Offshore rig forecast: cloudy with a chance of rain

Unlike numerous previous instances when Tom Kellock, ODS-Petrodata, has been able to provide detailed offshore rig forecasts at IADC events, he kicked off his presentation at the IADC World Drilling 2010 Conference in Budapest on 17 June by acknowledging that he would have few concrete numbers to offer this time around.

“Right now, because of the Deepwater Horizon, quite honestly, nobody knows what’s going to happen,” he said. “There are just too many absolutely fundamental questions about what is going to happen,” which precludes him from giving a quantitative forecast.

The backlog for deepwater rigs has fallen from its peak in 2008.
The backlog for deepwater rigs has fallen from its peak in 2008.

Nevertheless, Mr Kellock provided a review of the status of the offshore rig market, with mixed outlooks for the jackup and deepwater segments.

“I’m not sure many people realize this, but we’re only halfway through the newbuilding boom. We still have approximately 120 rigs to add to the fleet,” he pointed out. These additions mean that, when this build cycle is all said and done, the industry will have the largest offshore rig fleet in history.

The surprising fact about this construction boom, however, is that the makeup of this large fleet will remain roughly the same as it’s been over the past 25 years. Since 1985, jackups have remained between 56% to 58% of the total offshore fleet; semisubmersibles have stayed between 20% to 24%, drillships 4% to 7%, and other rig types making up between 11% to 17% of the global fleet. By 2013, after the massive newbuilding cycle is complete, and assuming no rigs are retired, there will be roughly the same ratio of rig types: 56% jackups, 25% semis, 9% drillships and 10% others (including arctic rigs, barges, tender-assist, etc).

Looking specifically at outlook for the jackup market, Mr Kellock attempted to stay on the positive side, commenting: “It’s not all doom and gloom. There are rays of light here and there.”

First, the US Gulf of Mexico has seen something of a rebound from record-low levels in 2009. Second, new premium jackups (water-depth capability of 300 ft or greater) are finding their place in the market. Third, a majority of the remaining jackups under construction are being built for specific target markets, and few will be competing for work worldwide.
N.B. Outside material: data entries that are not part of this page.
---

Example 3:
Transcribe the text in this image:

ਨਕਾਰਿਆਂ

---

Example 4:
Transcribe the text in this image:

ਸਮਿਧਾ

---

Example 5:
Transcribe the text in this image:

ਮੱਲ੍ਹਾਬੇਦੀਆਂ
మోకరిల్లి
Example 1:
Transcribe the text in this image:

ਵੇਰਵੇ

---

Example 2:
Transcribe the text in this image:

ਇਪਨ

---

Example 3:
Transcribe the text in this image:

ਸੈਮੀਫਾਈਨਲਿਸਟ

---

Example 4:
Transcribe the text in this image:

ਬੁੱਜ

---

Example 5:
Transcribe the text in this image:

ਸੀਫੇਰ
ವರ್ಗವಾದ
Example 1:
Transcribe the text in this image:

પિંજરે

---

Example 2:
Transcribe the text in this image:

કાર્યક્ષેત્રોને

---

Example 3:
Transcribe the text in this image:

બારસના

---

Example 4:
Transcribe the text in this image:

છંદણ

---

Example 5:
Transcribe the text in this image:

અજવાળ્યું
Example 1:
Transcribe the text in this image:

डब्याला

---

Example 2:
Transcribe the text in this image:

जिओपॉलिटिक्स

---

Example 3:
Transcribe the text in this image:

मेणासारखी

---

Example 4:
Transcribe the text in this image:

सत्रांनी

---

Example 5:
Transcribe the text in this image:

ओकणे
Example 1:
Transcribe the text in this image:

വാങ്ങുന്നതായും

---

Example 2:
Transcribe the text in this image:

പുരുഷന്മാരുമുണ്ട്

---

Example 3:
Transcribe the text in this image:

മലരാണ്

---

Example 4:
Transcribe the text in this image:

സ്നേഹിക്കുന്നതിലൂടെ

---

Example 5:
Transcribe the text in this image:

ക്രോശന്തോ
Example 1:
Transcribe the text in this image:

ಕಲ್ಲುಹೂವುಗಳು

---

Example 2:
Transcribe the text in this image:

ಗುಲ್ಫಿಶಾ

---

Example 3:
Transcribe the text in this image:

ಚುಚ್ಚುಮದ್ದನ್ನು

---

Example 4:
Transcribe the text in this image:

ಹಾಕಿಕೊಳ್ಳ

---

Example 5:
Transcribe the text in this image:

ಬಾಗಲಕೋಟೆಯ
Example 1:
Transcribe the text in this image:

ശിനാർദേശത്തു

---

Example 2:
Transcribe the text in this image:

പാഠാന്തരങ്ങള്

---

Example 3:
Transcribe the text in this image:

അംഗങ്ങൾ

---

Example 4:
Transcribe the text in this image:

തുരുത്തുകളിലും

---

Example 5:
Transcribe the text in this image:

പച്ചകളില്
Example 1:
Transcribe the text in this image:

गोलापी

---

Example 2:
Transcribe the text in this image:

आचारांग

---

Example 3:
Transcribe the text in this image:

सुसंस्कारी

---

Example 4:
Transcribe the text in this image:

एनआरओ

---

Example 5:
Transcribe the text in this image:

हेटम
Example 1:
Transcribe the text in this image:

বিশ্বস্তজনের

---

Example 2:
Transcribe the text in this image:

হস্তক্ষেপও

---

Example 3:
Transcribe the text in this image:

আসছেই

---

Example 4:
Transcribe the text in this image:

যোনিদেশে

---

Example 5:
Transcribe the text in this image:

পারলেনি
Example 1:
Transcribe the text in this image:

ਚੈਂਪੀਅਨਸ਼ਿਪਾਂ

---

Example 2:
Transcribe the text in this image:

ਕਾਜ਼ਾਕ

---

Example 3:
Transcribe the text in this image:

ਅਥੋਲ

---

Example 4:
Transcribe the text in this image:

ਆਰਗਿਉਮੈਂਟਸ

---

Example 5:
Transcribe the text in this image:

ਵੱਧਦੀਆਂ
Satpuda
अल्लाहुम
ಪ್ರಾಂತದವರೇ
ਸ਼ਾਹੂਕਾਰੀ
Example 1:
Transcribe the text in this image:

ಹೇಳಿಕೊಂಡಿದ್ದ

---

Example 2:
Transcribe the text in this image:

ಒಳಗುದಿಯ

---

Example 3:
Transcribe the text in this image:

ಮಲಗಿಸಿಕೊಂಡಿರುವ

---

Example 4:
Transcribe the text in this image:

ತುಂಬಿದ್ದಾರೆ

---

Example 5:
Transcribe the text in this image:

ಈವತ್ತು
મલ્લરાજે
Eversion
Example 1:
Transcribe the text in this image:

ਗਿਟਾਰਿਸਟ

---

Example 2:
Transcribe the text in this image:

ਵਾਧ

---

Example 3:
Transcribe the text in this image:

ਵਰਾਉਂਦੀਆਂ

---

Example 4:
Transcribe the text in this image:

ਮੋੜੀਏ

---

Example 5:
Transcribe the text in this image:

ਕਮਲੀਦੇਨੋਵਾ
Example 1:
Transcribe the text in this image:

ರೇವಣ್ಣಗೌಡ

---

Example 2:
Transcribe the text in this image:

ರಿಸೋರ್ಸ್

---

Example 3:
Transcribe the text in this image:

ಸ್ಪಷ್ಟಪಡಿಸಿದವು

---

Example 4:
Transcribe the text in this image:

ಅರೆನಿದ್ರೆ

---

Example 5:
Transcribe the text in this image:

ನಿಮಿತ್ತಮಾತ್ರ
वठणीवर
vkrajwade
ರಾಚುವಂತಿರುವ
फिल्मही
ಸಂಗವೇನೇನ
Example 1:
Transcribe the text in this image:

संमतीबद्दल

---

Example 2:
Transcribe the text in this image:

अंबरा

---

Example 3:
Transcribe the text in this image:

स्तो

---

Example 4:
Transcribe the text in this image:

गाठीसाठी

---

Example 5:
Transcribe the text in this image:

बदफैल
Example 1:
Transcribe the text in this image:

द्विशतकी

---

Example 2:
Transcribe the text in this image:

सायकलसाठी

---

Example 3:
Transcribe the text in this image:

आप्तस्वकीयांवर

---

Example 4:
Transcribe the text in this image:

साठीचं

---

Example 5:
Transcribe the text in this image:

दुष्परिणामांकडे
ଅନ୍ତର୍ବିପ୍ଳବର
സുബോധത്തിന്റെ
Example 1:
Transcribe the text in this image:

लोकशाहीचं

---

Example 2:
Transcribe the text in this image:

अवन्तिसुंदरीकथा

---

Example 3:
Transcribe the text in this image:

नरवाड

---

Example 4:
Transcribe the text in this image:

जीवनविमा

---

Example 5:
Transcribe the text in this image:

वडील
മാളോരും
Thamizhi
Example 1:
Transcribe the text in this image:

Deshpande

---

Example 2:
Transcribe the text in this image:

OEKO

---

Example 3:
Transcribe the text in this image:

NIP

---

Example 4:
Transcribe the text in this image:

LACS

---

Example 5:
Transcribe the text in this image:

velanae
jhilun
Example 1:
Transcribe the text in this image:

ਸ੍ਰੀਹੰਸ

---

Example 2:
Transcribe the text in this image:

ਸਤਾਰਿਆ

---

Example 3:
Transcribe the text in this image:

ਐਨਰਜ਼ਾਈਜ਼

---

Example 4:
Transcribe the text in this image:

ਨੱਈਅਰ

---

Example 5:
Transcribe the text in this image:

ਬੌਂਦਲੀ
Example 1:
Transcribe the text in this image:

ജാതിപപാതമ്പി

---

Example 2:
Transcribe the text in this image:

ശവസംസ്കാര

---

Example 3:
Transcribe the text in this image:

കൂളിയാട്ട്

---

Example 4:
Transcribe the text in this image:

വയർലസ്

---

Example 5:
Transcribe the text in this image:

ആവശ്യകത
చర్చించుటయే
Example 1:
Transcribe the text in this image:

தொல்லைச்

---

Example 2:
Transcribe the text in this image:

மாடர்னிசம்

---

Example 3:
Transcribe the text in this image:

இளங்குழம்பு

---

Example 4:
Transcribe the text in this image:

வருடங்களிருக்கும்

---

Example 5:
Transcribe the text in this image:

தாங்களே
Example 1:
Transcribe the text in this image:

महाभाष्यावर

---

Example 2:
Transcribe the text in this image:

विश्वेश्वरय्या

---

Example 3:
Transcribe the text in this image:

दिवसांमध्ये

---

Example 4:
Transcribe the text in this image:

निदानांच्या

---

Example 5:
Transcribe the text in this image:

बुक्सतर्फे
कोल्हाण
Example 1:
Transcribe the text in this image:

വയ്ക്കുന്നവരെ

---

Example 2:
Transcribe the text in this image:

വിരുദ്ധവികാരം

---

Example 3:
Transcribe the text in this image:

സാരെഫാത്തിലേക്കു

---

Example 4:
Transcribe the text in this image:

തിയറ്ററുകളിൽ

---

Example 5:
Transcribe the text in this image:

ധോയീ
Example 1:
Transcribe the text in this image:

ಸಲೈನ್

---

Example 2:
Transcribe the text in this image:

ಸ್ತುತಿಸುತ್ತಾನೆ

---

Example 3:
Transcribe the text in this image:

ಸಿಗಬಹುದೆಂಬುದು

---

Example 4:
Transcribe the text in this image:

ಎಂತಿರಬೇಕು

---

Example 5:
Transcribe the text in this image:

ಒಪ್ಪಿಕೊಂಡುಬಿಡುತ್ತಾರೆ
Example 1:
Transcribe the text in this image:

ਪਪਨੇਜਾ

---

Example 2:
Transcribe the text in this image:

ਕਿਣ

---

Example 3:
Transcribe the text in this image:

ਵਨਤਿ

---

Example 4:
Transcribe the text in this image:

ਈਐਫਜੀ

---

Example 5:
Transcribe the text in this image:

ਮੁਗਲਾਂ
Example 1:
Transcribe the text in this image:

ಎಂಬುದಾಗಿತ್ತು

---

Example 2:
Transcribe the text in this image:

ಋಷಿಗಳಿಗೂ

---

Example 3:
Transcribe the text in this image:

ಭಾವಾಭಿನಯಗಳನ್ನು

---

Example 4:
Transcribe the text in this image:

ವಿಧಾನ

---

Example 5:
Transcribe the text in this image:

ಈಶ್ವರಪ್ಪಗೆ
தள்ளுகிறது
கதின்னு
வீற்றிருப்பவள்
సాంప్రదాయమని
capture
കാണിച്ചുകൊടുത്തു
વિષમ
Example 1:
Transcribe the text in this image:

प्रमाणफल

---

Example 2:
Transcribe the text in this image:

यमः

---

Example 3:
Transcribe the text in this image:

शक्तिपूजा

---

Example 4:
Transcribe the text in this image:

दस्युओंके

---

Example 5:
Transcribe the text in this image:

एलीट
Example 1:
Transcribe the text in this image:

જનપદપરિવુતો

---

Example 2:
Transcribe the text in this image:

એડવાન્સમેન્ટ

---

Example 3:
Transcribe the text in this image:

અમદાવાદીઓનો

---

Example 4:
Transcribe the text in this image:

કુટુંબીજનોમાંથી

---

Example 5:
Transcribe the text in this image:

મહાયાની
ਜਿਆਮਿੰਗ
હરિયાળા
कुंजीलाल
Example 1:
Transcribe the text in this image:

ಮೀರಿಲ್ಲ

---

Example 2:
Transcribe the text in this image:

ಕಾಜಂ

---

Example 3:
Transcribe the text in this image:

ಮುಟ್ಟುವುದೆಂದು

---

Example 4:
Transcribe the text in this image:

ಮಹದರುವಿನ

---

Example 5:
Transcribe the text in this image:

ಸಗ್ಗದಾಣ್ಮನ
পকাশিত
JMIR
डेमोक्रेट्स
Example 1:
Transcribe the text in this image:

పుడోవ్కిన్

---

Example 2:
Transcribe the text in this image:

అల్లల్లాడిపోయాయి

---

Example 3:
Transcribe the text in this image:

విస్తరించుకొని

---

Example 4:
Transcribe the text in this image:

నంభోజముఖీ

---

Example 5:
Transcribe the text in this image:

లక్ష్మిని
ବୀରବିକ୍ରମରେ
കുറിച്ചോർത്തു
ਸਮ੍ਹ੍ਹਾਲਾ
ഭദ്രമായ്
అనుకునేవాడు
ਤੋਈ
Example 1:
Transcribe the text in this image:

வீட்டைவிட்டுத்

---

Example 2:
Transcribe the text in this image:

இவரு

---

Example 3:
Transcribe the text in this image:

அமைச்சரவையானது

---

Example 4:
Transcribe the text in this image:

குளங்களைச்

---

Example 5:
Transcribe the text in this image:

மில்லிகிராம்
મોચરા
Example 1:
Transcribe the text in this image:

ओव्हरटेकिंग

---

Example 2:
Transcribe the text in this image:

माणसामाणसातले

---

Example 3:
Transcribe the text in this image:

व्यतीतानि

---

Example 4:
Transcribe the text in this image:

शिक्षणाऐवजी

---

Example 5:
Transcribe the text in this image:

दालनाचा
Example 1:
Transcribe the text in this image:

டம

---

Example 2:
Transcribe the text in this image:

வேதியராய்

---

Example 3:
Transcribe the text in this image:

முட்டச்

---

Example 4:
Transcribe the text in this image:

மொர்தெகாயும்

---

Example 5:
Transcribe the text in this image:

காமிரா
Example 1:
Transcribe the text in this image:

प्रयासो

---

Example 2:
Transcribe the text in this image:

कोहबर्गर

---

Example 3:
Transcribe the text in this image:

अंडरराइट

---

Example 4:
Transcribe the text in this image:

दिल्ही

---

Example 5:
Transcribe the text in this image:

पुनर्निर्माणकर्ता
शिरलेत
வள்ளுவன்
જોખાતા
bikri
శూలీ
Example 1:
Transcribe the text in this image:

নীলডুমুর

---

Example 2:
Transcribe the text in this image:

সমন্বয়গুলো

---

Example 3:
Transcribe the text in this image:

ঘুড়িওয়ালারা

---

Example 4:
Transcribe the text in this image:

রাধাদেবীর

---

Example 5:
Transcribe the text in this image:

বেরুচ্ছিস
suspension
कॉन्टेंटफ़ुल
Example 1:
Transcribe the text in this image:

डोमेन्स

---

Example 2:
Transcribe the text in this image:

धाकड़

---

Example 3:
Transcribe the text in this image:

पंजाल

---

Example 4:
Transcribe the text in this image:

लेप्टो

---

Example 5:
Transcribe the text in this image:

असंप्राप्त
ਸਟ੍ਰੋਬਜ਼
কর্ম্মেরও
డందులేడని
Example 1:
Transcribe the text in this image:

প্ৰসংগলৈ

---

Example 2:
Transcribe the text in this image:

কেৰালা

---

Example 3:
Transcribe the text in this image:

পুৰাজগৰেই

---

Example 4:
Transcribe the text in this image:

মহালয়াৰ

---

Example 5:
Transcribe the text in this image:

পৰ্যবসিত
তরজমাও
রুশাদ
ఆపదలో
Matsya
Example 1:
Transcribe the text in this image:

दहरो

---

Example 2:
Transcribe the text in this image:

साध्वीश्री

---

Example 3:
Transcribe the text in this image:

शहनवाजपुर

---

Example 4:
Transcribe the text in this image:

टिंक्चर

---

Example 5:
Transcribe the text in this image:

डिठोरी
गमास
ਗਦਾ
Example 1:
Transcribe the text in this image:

Those are the positives. On the negative side, the fact remains that there is an ongoing surplus of jackups, with more than 100 units sitting idle today. Moreover, there has been no sign of a real uptick in dayrates, according to Mr Kellock.

Especially in the Gulf of Mexico, where the number of contracted jackups hit a record low of 15 last year, “the general trend is still somewhat negative,” he said.

Even though many of the newbuilds are being constructed for specific countries, which would appear to leave them out of the competitive global supply, it would be naive to assume they won’t affect the global offshore rig market, Mr Kellock pointed out. Even if those rigs go to work in specific markets like China, Egypt or India, “they are still taking the place of other rigs that might be marketed worldwide.”

On the deepwater segment, Mr Kellock noted that – even before the blowout, spill and ensuing drilling moratorium took place in the Gulf – potential problems had been looming. These included a falling backlog of contracted days per unit, the arrival of 17 new uncontracted ultra-deepwater newbuilds by 2012, rigs coming off of contract and the availability of units for sublet from operator to operator.

The good news here is that there appears to be plenty of uncontracted deepwater and ultra-deepwater work out there, according to Mr Kellock. He noted that there are 73 identified projects at least partially in water depths of 5,000 ft or greater that are scheduled to start before the end of 2011 and that have no rig contracted.

That does appear to provide plenty of demand to keep these deepwater units busy, although the actions that Petrobras will take are still uncertain and will weigh heavily on the deepwater segment, he continued.

“What Petrobras is going to do, how they’re going to react to the situation (in the Gulf) is another unknown and very important factor. There’s no question they are considering opportunities to charter (deepwater) rigs at less than they’ve done in the past, and they’ve been very successful at chartering rigs at lower rates,” he said.

In the Gulf of Mexico deepwater, which is nearly impossible to forecast at this point, Mr Kellock chose to offer a best-case scenario in which drilling activity drops to zero for six months under the current moratorium but then builds up again rapidly. Under this scenario, the effects of the drilling suspension may be temporary, and drilling activity could be back to historical levels by late 2011 or 2012.

In the long term, Mr Kellock believes that deepwater still has a strong outlook. Even if Petrobras goes ahead with plans to build 28 additional rigs, he said, forecasts still show a shortage of deepwater rigs in the future.